A Família Real, sendo a mais portuguesa família nacional, é também, paradoxalmente, a mais internacional, pela política de casamentos com membros de outras Casas Reais. Também outras famílias, embora em menor escala, se aliaram a pessoas de outros países. Talvez até se possa dizer que será raro o cidadão português que não tenha, de forma mais ou menos remota, alguma ascendência estrangeira.
Alguns exemplos. O conhecido actor e declamador João Villaret era de ascendência catalã, por ser bisneto, pela varonia, de André Villaret e de sua mulher Josefa Gally, ambos naturais de Gerona, na Catalunha. Manuel Maria Barbosa du Bocage era neto materno de Gilles Hedoix du Bocage, de nacionalidade francesa, de quem herdou o apelido que tornou famoso. É também por via materna que o Professor Francisco Pulido Valente, avô materno do conhecido cronista Vasco Pulido Valente, herdou aquele seu primeiro apelido, originário de El Almendro, Huelva, de onde a sua família emigrou, como muitas outras, por ocasião das invasões francesas.
Um caso paradigmático é o de Sophia de Mello Breyner Andresen. João Henrique Andresen, seu avô paterno, que o era materno de Ruben A., era oriundo, por via paterna, de uma família dinamarquesa. Casou com Johanna Henriette Margareth Lehman, que era filha de um alemão, de Hannover. O avô materno da poetisa, Tomás de Mello Breyner, descendia de uma família austríaca, de que também procedia, mas por uma outra linha, o actor Nicolau Breyner. Por sua vez, a avó materna, Sofia Burnay, era bisneta, pela varonia, de um belga que emigrou para Portugal. Portanto, a portuguesíssima Sophia era também dinamarquesa, alemã, austríaca e belga!

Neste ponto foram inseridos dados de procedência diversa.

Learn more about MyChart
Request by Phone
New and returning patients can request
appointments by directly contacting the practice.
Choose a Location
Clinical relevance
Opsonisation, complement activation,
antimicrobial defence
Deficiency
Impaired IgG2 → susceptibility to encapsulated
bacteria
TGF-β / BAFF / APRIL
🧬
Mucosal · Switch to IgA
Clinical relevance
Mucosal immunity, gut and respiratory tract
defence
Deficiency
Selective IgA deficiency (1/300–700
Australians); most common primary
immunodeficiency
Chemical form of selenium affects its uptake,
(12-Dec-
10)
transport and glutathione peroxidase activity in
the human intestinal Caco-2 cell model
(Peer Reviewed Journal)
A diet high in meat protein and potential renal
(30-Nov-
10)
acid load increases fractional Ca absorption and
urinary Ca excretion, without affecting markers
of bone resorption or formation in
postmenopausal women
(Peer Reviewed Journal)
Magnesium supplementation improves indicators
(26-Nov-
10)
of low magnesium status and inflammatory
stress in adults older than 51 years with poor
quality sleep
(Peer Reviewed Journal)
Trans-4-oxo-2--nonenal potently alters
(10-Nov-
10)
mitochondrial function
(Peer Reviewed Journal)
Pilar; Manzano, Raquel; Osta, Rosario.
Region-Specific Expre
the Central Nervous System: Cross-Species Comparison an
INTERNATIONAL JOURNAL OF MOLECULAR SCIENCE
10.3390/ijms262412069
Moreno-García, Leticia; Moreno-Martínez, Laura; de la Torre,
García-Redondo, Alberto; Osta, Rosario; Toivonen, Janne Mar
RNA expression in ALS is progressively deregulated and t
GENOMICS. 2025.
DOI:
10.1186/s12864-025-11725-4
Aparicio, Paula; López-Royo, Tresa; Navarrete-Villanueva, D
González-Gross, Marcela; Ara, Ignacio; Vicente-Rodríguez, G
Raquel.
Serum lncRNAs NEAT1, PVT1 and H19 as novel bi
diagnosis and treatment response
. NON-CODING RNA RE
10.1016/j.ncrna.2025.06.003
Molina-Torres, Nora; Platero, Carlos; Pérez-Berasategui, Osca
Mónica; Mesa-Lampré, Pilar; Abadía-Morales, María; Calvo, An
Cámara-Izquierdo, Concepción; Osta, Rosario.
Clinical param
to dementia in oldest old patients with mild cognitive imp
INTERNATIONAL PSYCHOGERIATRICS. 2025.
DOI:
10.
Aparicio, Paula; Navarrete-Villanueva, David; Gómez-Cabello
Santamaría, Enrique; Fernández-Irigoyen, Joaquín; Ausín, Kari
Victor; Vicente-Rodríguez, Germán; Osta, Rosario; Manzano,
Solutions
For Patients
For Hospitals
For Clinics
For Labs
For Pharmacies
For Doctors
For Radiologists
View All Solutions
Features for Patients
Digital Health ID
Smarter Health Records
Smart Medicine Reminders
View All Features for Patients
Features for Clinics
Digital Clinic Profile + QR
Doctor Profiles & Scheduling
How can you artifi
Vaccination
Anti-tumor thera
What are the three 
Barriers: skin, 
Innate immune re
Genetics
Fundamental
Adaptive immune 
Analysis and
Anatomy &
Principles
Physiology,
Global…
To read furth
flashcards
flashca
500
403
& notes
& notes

Um interessante estudo do Professor Jorge Buescu, de ascendência luso-romena, concluiu que todos os portugueses contemporâneos descendem, muito provavelmente, de D. Afonso Henriques. Talvez não seja o caso de Pedro Pablo Pichardo, Patrícia Mamona, Auriol Dongmo e Jorge Fonseca, o que em nada afecta a sua cidadania lusitana. Mesmo que os seus descendentes não se possam orgulhar daquela remotíssima ascendência régia, poder-se-ão felicitar pelo facto de estes seus antepassados, não obstante a recente nacionalidade portuguesa, terem sabido honrar a sua actual pátria. Portugal tem boas razões para lhes estar grato, não apenas pelos seus feitos desportivos e pelo seu patriotismo, mas também porque neles se prova a realidade de uma das maiores riquezas da cultura e tradição portuguesas: o nosso humanismo universalista.